Euro EU-Fördergelder zu streichen, da Ungarn mehrfach den Stabilitätspakt zur Begrenzung der Staatsschulden gebrochen hat. Die EU würde damit erstmals eine Finanzstrafe gegen ein Land wegen eines notorisch überhöhten Defizits verhängen. Dieser beispiellose Schritt sei Folge der dauerhaften Weigerung der ungarischen Regierung, trotz wiederholter Warnungen die Haushaltspolitik zu korrigieren, sagte EU-Währungskommissar Olli Rehn in Brüssel. Die ungarische Regierung könne das Einfrieren der Mittel aber noch abwenden.
Die Regierung in Budapest kritisierte den Vorstoß der Kommission als "unbegründet und unfair". Das ungarische Wirtschaftsministerium erklärte, der Abbau der Neuverschuldung werde dauerhaft sein.

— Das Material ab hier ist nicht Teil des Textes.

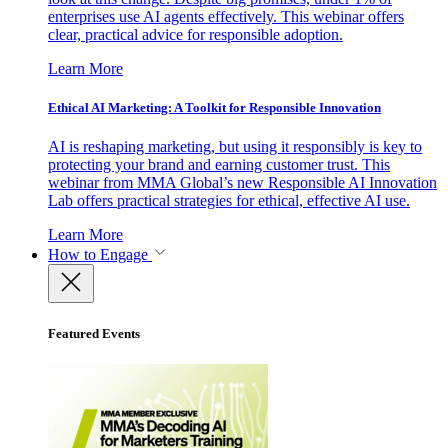
enterprises use AI agents effectively. This webinar offers
clear, practical advice for responsible adoption.
Learn More
Ethical AI Marketing: A Toolkit for Responsible Innovation
AI is reshaping marketing, but using it responsibly is key to
protecting your brand and earning customer trust. This
webinar from MMA Global’s new Responsible AI Innovation
Lab offers practical strategies for ethical, effective AI use.
Learn More
How to Engage
Featured Events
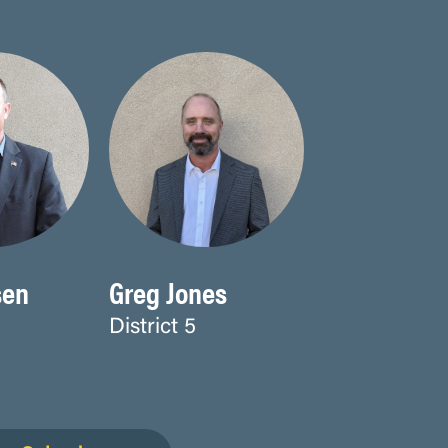
sen
Greg Jones
District 5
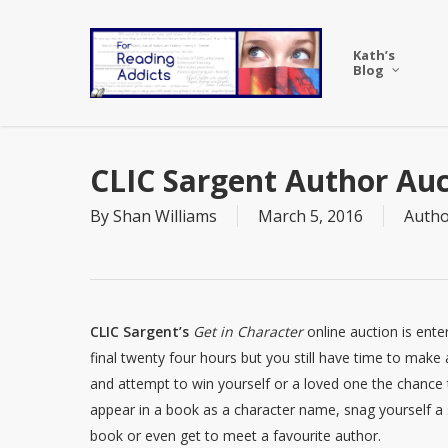
Skip
to
Kath’s
main
Blog
content
CLIC Sargent Author Auc
By
Shan Williams
March 5, 2016
Autho
CLIC Sargent’s
Get in Character
online auction is enter
final twenty four hours but you still have time to make 
and attempt to win yourself or a loved one the chance 
appear in a book as a character name, snag yourself a
book or even get to meet a favourite author.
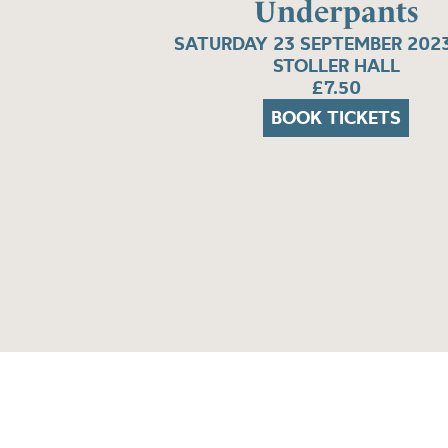
Underpants
SATURDAY 23 SEPTEMBER 2023
STOLLER HALL
£7.50
BOOK TICKETS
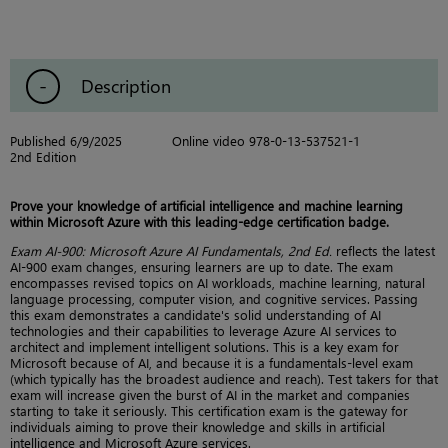
Description
Published 6/9/2025
Online video 978-0-13-537521-1
2nd Edition
Prove your knowledge of artificial intelligence and machine learning
within Microsoft Azure with this leading-edge certification badge.
Exam AI-900: Microsoft Azure AI Fundamentals, 2nd Ed.
reflects the latest
AI-900 exam changes, ensuring learners are up to date. The exam
encompasses revised topics on AI workloads, machine learning, natural
language processing, computer vision, and cognitive services. Passing
this exam demonstrates a candidate's solid understanding of AI
technologies and their capabilities to leverage Azure AI services to
architect and implement intelligent solutions. This is a key exam for
Microsoft because of AI, and because it is a fundamentals-level exam
(which typically has the broadest audience and reach). Test takers for that
exam will increase given the burst of AI in the market and companies
starting to take it seriously. This certification exam is the gateway for
individuals aiming to prove their knowledge and skills in artificial
intelligence and Microsoft Azure services.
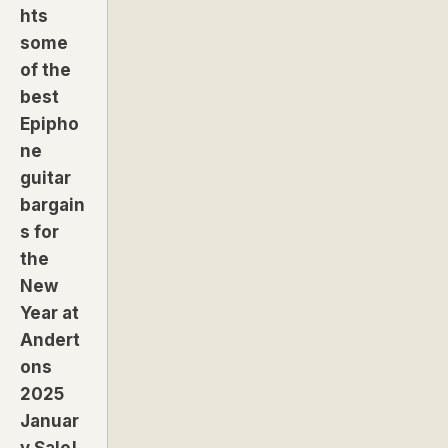
hts
some
of the
best
Epipho
ne
guitar
bargain
s for
the
New
Year at
Andert
ons
2025
Januar
y Sale!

Die Regierung hatte am Mittwoch zusätzliche Maßnahmen beschlossen und die Kommission darüber im Vorfeld informiert. Rehn sagte, die jüngsten Konsolidierungsschritte reichten aber nicht aus, da die Wachstumsprognose des Landes gesenkt werden müsse.
Die Kommission beanstandet, dass Ungarn sein Haushaltsdefizit 2012 nur mit Einmalmaßnahmen unter die Grenze von drei Prozent des Bruttoinlandsprodukts (BIP) senkt und die Konsolidierung damit nicht von Dauer ist. Die EU-Finanzminister hatten grundsätzlich Ende Januar bereits der Verschärfung des Strafverfahrens gegen ein zu hohes Defizit zugestimmt. Sie müssen jetzt über die Sperrung der Fördergelder entscheiden.